Thakali Momo House in Pokhara was already getting 30–40 delivery orders a day before Vinoraam. They had a Khalti QR taped to the cash counter and a WhatsApp Business number that rang constantly. The problem was not orders — it was tracking them.
"Half the time I'd forget which customer had paid and which one was still waiting. I'd send momos to people who hadn't paid, and miss orders from people who had." — Arjun Tamang, owner
Three months after switching to Vinoraam, their repeat-order rate tripled. The fix was not flashy — it was just structure.
The structural problem
Arjun's WhatsApp inbox had two kinds of messages, mixed together:
- New orders ("2 plates buff momo, please send to Lakeside")
- Conversation about old orders ("is my order ready?", "can I change the address?", "I sent payment screenshot")
A typical hour might bring 20 messages, of which 8 were new orders and 12 were follow-ups about previous orders. Keeping track of which was which, without writing anything down, became impossible past about 15 orders a day.
The new workflow
Vinoraam's WhatsApp checkout sends customers a link instead of asking them to negotiate the order via chat. The customer clicks the link, picks the items, pays, and gets a confirmation message with a 6-digit pickup code.
Arjun's WhatsApp inbox now contains almost exclusively follow-up messages — and each one references a specific pickup code, so he knows exactly which order they're asking about.
His new mornings look like this:
- 9:00 AM: Open dashboard, see overnight orders sorted by pickup time
- 9:15 AM: Start cooking based on the order list, not the inbox
- 11:30 AM: Mark each order "ready"; customers get an auto-message with pickup-or-delivery details
- 1:00 PM: Inbox is for special requests only, not for confirming basic order info
The repeat-rate change
Before Vinoraam, about 12% of Thakali Momo's customers ordered a second time. Three months in, that number is 38%.

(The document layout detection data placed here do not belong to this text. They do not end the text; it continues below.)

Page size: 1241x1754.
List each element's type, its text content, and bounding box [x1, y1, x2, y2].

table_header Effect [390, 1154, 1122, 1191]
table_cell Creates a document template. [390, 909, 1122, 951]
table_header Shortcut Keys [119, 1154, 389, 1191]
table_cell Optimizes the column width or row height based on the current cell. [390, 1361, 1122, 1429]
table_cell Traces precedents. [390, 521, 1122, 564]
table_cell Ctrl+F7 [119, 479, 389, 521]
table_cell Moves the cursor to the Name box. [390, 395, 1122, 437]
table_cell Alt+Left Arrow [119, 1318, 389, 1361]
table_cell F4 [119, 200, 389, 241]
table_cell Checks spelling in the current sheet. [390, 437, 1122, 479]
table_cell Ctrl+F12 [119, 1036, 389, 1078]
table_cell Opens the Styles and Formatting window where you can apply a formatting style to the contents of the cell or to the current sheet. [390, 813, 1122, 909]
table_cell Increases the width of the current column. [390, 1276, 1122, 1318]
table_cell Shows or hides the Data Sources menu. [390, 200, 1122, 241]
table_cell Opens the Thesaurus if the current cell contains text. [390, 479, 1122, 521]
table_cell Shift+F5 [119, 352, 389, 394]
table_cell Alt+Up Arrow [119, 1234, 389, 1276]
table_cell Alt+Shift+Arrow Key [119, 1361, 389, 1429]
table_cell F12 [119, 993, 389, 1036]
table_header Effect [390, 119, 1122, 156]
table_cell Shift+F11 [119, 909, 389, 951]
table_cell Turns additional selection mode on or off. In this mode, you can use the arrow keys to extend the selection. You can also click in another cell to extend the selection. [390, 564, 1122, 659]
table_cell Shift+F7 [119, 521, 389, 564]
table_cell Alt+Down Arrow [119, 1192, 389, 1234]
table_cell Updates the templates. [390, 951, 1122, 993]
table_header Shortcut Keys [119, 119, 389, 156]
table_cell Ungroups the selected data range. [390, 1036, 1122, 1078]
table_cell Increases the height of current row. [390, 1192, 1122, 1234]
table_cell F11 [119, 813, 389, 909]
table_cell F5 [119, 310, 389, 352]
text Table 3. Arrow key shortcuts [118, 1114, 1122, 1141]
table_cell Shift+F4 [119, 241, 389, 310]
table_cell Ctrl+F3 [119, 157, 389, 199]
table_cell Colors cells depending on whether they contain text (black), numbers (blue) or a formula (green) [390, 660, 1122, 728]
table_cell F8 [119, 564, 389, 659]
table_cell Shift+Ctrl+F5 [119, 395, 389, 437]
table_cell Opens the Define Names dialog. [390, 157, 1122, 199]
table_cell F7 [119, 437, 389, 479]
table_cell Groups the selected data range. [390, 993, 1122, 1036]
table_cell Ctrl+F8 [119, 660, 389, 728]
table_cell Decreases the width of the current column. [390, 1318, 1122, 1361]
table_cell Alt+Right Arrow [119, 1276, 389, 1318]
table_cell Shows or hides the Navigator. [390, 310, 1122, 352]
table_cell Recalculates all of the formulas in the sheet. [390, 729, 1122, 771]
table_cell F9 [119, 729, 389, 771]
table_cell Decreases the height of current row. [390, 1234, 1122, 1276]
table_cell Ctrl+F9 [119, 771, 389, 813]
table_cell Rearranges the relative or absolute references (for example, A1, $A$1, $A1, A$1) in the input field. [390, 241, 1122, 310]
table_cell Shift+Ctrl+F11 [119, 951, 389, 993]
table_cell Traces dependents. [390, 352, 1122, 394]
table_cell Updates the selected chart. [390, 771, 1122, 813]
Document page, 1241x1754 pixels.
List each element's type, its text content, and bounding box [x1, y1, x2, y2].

The increase isn't because the momos got better — they're the same recipe. It's because every order now ends with a one-tap reorder button in WhatsApp:
"Tap below to reorder your last meal: 2× buff momo, 1× sukuti, 1× chiya."
Customers who used to forget about the restaurant for weeks now order again the next week. Arjun says about a third of those reorders are unprompted — the customer remembered, opened the previous WhatsApp thread, and tapped the button without him doing anything.
The number that surprised him
Average order value also went up — from NPR 480 to NPR 620. Arjun thought that was a fluke at first. It wasn't. When customers see the full menu in a structured catalog instead of asking "what do you have?", they tend to add a chai or a side.
The menu didn't change. The presentation did. That alone was worth NPR 140 per order, every single order.